Par l’appel unanime et immédiat à voter Jacques Chirac, Le 21 avril allait rejoindre la longue liste des événements dont on ne tire aucune leçon et qu’on ressort au moment opportun pour effrayer le bon peuple. Les plus prompts à lancer l’appel furent, si mes souvenirs sont bons, Malek Boutih et Guy Bedos. C’est cocasse si l’on songe à l’esprit combatif que sont censés incarner les deux hommes chacun dans leur domaine. 20h02, sur le plateau de Karl Zéro, je m’en souviens très bien.
Or, il aurait peut-être été bon de débattre dans l’entre-deux tours, de faire le point sur cette faillite globale du politique. Il était temps pour le parti socialiste de se remettre en question sur sa méthode de gouvernement ; temps aussi pour la droite de se poser des questions sur les conséquences de son discours sécuritaire, véritable appel du pieds aux électeurs frontistes. La gauche aurait pu monnayer son soutien à Chirac, exiger par exemple un gouvernement d’union nationale comme cela se fait ailleurs ; et à défaut, elle aurait pu appeler à l’abstention, dans la mesure où la constitution empêcherait clairement un Le Pen élu de gouverner. On aurait vu alors le vrai score de Jacques Chirac (du genre 52% avec 50% d’abstention). Et gauche et droite auraient été mis en demeure de se remettre au travail pour proposer un vrai programme aux législatives qui ont suivi.
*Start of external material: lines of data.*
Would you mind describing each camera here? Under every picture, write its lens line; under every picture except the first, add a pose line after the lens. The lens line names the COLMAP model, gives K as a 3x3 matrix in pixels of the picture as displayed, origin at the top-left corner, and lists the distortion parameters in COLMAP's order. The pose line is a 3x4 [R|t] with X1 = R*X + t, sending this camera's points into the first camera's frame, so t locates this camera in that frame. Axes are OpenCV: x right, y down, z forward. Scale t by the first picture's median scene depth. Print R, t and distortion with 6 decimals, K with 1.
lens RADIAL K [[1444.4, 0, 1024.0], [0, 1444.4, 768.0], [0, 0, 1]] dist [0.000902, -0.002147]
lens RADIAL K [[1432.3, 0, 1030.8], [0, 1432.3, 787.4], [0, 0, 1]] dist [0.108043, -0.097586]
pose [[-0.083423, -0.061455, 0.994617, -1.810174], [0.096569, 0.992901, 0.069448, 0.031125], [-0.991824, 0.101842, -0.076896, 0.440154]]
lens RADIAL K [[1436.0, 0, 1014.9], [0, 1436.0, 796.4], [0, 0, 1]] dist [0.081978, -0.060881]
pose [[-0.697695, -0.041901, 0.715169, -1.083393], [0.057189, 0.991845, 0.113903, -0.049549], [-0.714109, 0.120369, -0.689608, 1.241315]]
Mais non, espérer cela, c’était sans doute céder à cette utopie que conteste le nouveau Philippe Val, pas le contestataire, non l’autre, le pragmatique... Et on a vu le résultat de ce que la raison commandait, parait-il : malgré mon abstention et celle de quelques autres (on est peu de chose), on a eu droit à un 82% de République bananière. Cela a permis à la droite de se sentir toute puissante, et à la gauche de ne pas se remettre en question. Et Lionel Jospin a pu à loisir maudire les électeurs irresponsables qui se sont émiettés dans les petites listes ; ces petites listes qui ne sont jamais que celles qui, issues de la majorité plurielle qui l’a porté au pouvoir, ont été méprisées par le candidat Jospin.
Pourquoi ce rappel douloureux aujourd’hui ? N’y aurait-il pas prescription ? Non, justement. Parce que nous nous trouvons à nouveau, en ces heures référendaires, face à une stigmatisation des irresponsables, ceux qui mettent l’Europe en péril par le simple questionnement d’un texte qu’on refuse de nous expliquer. Forcément, cela éveille la méfiance lorsqu’on nous dit que c’est le oui ou le chaos : cela rappelle précisément le 21 avril. Chirac ou le chaos ; aujourd’hui, on a Chirac ET le chaos, et ça va durer encore un petit moment. Sans autre alternative qu’un PS qui fait peur (ou peine) à voir, notamment à travers les yeux de Lionel Jospin
Il est finalement assez logique qu’aujourd’hui, une majorité de français soient réticents à signer un chèque en blanc à une Europe défendue par ces gens-là. Non, le « non » n’est pas « mode » comme l’a dit un homme politique (de gauche il me semble). Ou alors la mode serait à la révolte et à la prise de conscience citoyenne, et ça serait une sacrée bonne nouvelle ! Mais j’exagère : toujours cette fichue utopie qui ressort... Je vais retourner lire Philippe Val.